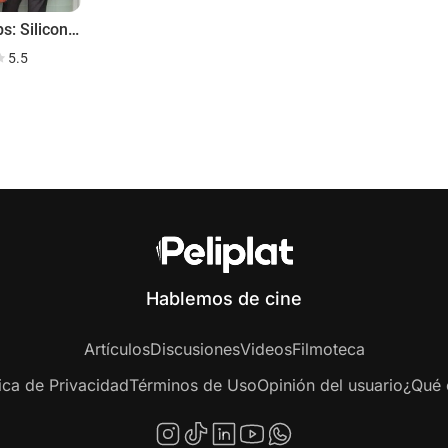
Start-Ups: Silicon Valley
5.5
Hablemos de cine
Artículos
Discusiones
Videos
Filmoteca
tica de Privacidad
Términos de Uso
Opinión del usuario
¿Qué e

### ABOUT THIS EXERCISE
Answer with an exact copy of the lines from the one containing "Discusiones" through the end of the entries above, leaving out everything before.

### TASK SOLUTION
Discusiones
Videos
Filmoteca
tica de Privacidad
Términos de Uso
Opinión del usuario
¿Qué e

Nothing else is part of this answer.